Many testing booths in Beijing, as well as Shenzen, have been shut, as the capital stops demanding negative test results as a condition to enter places such as supermarkets and prepares to do so for subways from Monday. Many other venues, including offices, still require testing.
“This should have been taken away earlier!,” said one commentator at a booth. “Banished to history,” said another. At some of the remaining booths, however, residents grumbled about hour-long queues for the tests due to the closures.
Three years after COVID emerged in central China, the nation has been a global outlier with a zero-tolerance approach of lockdowns and frequent testing. The authorities say the measures are needed to save lives and avoid overwhelming China’s healthcare system.
China began tweaking its approach last month, urging localities to become more targeted. Initial reactions, however, were marked with confusion and even tighter lockdowns as cities scrambled to keep a lid on rising cases.

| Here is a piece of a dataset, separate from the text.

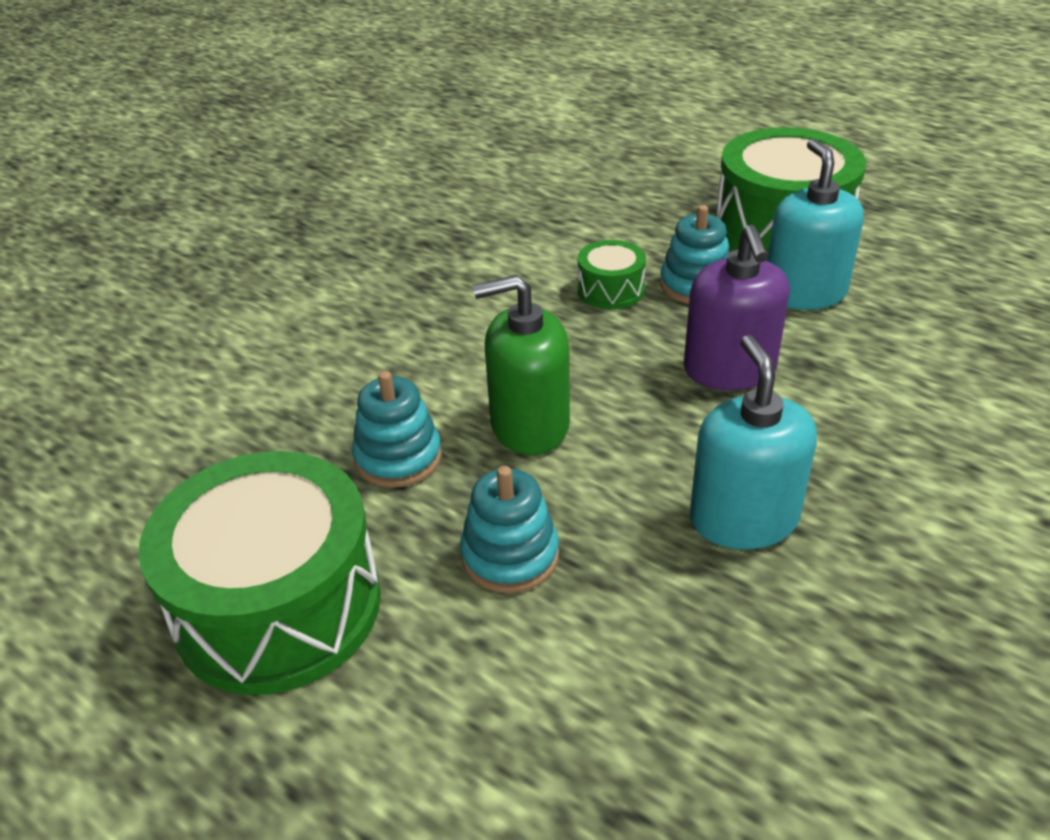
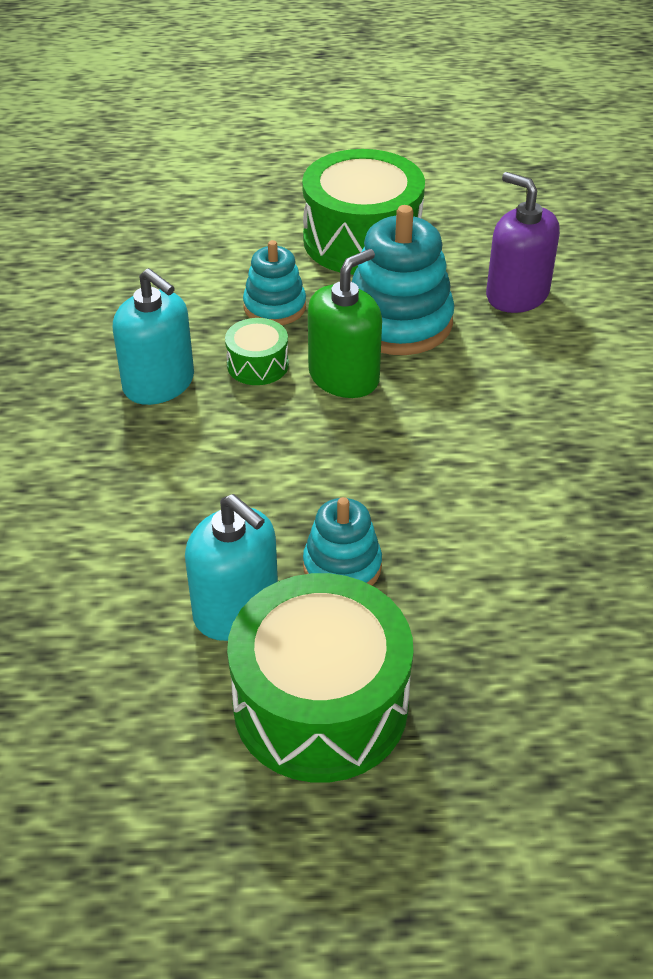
camera: 140 degrees right, 5 degrees up
turquoise stacking toy [352,371,442,488] -> turquoise stacking toy [352,205,455,355], size x1.69
green drum [578,240,646,309] -> green drum moved to [225,318,289,385]
purple soap dispenser [684,225,790,390] -> purple soap dispenser moved to [486,172,560,313]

Then a deadly apartment fire last month in the far western city of Urumqi sparked dozens of protests against COVID curbs in over 20 cities in a wave unprecedented in mainland China since President Xi Jinping took power in 2012.
China is set to further announce a nationwide easing of testing requirements as well as allowing positive cases and close contacts to isolate at home under certain conditions, people familiar with the matter told Reuters this week.
Officials have only recently begun to downplay the dangers of Omicron, a significant change in messaging in a country where fear of COVID has run deep.
Many analysts say they still do not anticipate a significant reopening until at least after March, as China must first achieve results in a just-launched vaccination drive targeting the elderly.
Estimates for how many deaths China could see if it pivots to a full reopening have ranged from 1.3 million to over 2 million, though some researchers said the death toll could be reduced sharply if there was a focus on vaccination.
“The alternative of letting the virus spread widely before more of the elderly are vaccinated and healthcare capacity has been ramped up would result in a higher death rate than in many Asian countries that reopened earlier, undermining China’s zero-COVID success,” they said.
China reported 32,827 daily local COVID-19 infections on Saturday, down from 34,772 a day earlier. As of Friday, China had reported 5,233 COVID-related deaths and 331,952 cases with symptoms.